What I knew for sure was that the input and output information is compact (about 1 Kb) and there are only few processing tasks that will execute in parallel (anyway it is not efficient to have more than 2-3 parallel running processes per 1 CPU). Each processing may take from tens of milliseconds to even minutes, depending on the input information, and in most of cases it varies from 0.1 to 10 seconds.
I decided to exchange input and output data using a shared memory table implemented in the JNI DLL that Java requires anyway. This DLL declares a shared memory table, creates new processes if necessary, passes input parameters and gets the results. Access to the shared memory table is synchronized by named mutexes and events. The processing tasks also load this DLL and register themselves. The system is self regulated - if a processing task crashes, the DLL will create a new one; if a processing task does not get input requests for specific timeout time, it will terminate automatically. The shared memory table has indeed one limitation - it is a bottleneck by itself . I decided that it is not significant under the system requirements I have: a four-processor server is able to run up to 8 parallel processing tasks (assuming hyper-threading). Managing 8 entries in the shared memory table would not impact performance noticeably.
But before running into design and implementation, I needed to prove that this solution will enable scalability of the component. In order to check it, I ran the same test application in parallel processes instead of parallel threads. Look at the diagram, they speak by themselves. The memory allocation test scales perfectly now.

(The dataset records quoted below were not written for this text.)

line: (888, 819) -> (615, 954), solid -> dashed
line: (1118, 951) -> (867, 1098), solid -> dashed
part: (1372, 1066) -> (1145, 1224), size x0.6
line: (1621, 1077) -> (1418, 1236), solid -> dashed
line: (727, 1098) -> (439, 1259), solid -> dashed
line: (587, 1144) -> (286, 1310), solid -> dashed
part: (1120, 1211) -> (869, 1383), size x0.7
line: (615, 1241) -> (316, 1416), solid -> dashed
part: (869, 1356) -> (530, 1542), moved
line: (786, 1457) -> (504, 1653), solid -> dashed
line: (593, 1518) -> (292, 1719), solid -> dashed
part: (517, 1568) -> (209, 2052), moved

A couple of important notes should be put there. Note that the best effect is seen when there are four parallel threads/processes because of the hyper-threading feature that makes two processors working like four. Another important thing is that while we gain 200% speed boost with four parallel processes, the time of each single “document” processing increases twice. This makes having six parallel threads/processes inefficient - while the total time processing time changes insignificantly, the single “document” processing time increases.

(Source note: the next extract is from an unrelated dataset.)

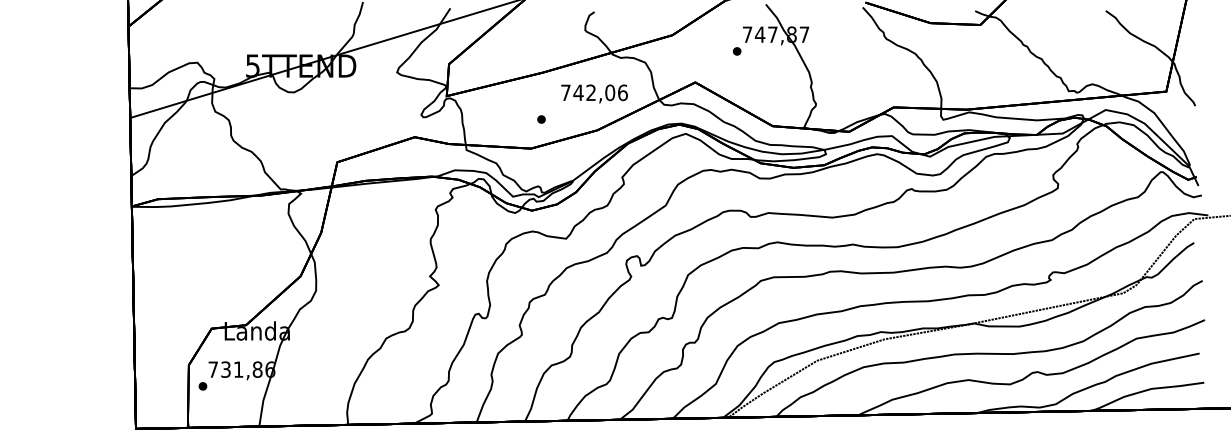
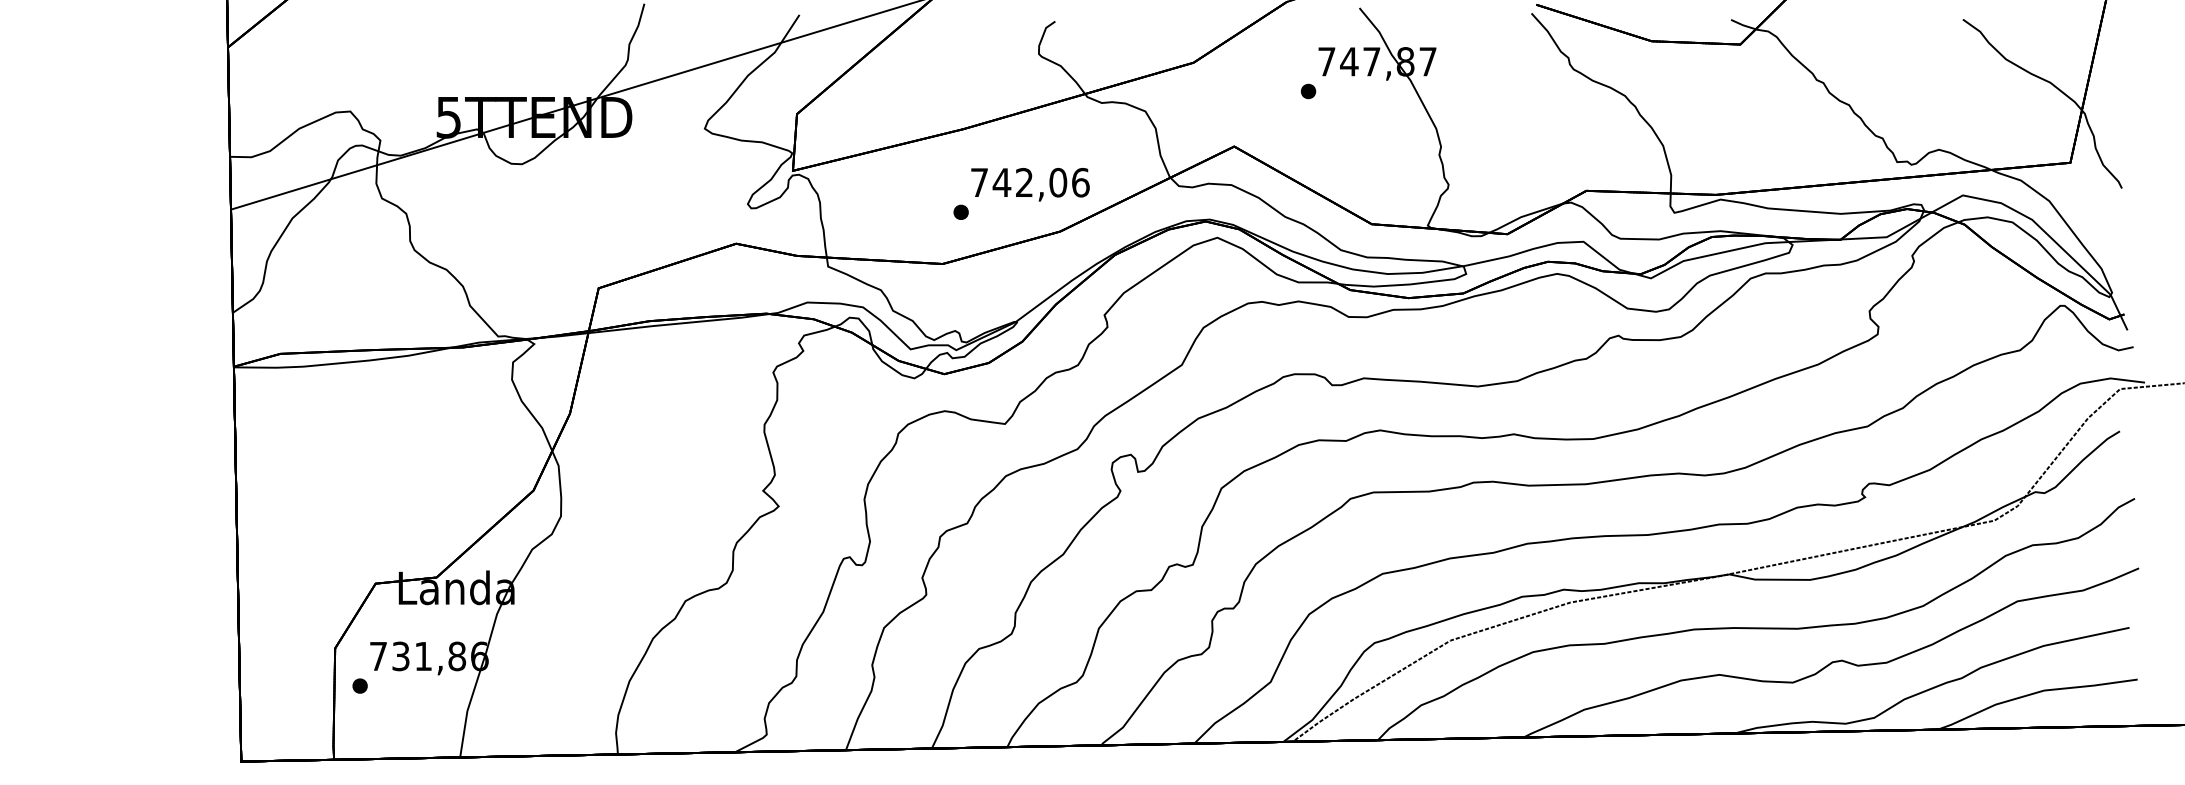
text: (594, 93) -> (1030, 183), moved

I also executed a similar test with parallel processes on a single processor computer. I executed only the test 2 so I do not provide the diagram here. It is just important to note that multiple processes behave exactly like the pure computational test in the first test - the graphic is a line parallel to the X-axis. The results of this test are also attached together with source code.

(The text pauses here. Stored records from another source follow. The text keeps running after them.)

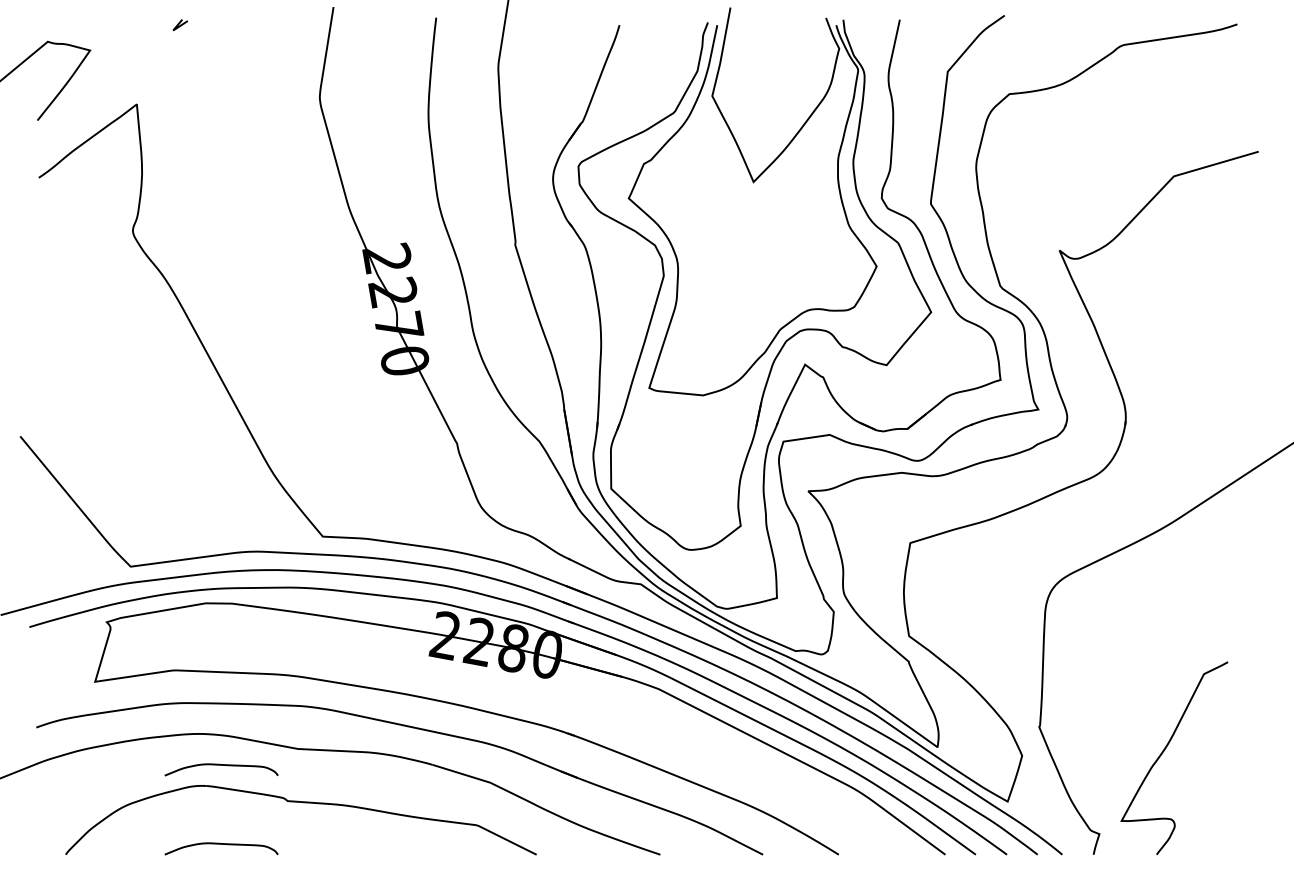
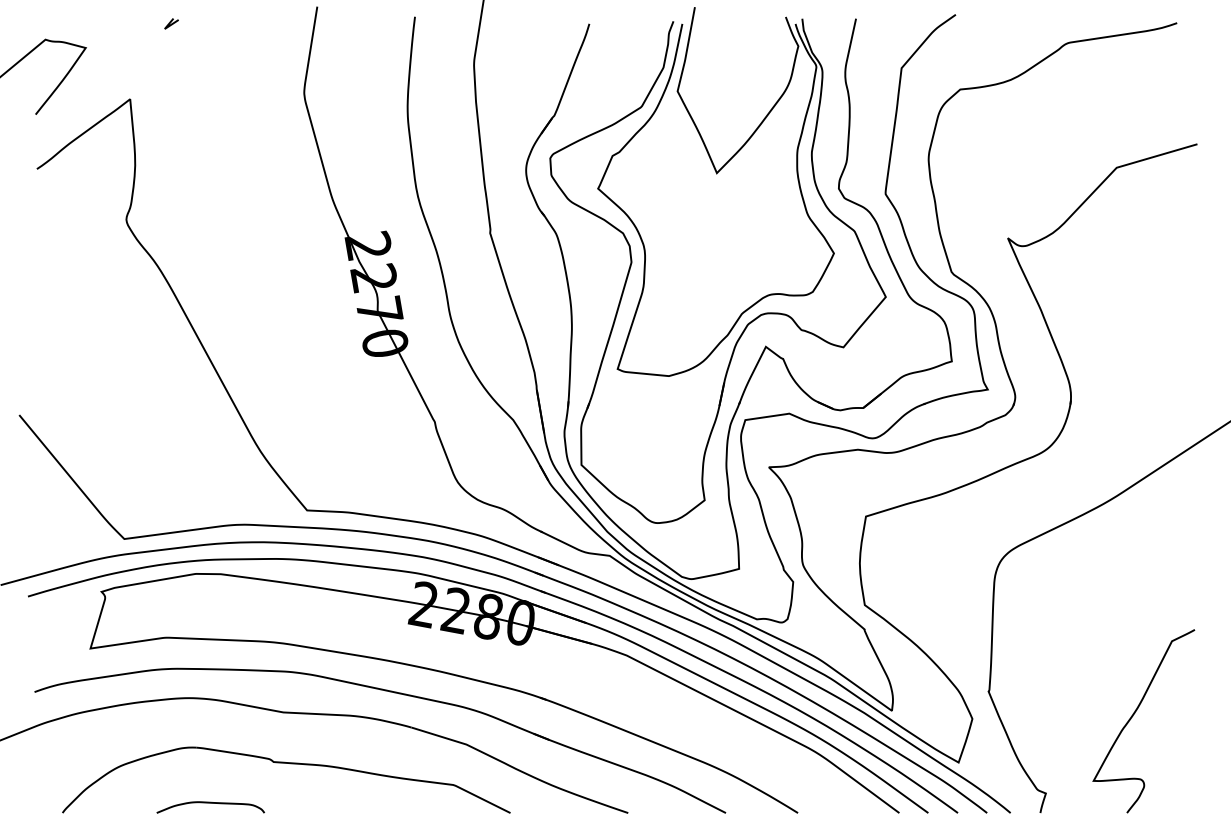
curve: (1164, 751) -> (1134, 714), moved
curve: (221, 765) -> (210, 728), removed

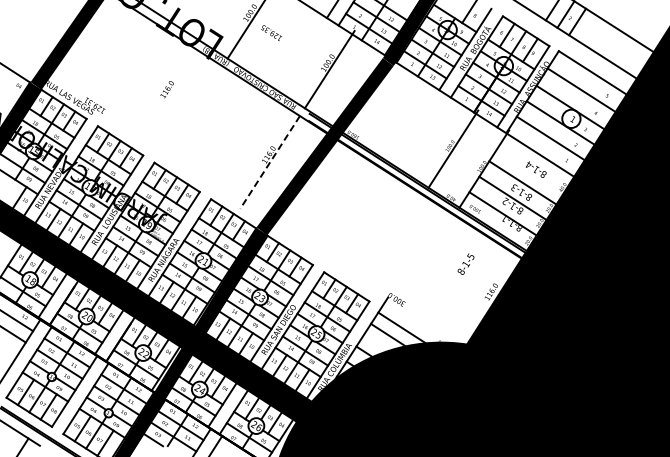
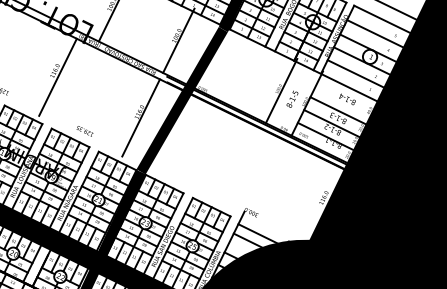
text: (271, 32) -> (84, 130), moved
line: (169, 97) -> (57, 76), added
line: (269, 162) -> (140, 118), dashed -> solid
text: (465, 263) -> (291, 98), moved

In real life, this solution did work for the background service I developed. By working around a 3rd party component that we could not change, we got an average 1.5-2.0 speed improvement. More important, this solution allowed scaling the component and the service.
As a result of this small research, I would summarize the following:
I will appreciate your feedback on the article. Did I miss something obvious? Am I mistaken? Are there any other options?
There are some Win32 API basic services that can significantly impact application performance when applying them to multiprocessor computers. For example, once we found a scalability problem with some component we used, and the company who developed it confirmed that there is a scalability problem because of overusing of GlobalAlloc() function. They plan to fix it in future releases. There may be other, not so trivial, problems and solutions. It would be nice to see more information and articles covering scalability issues.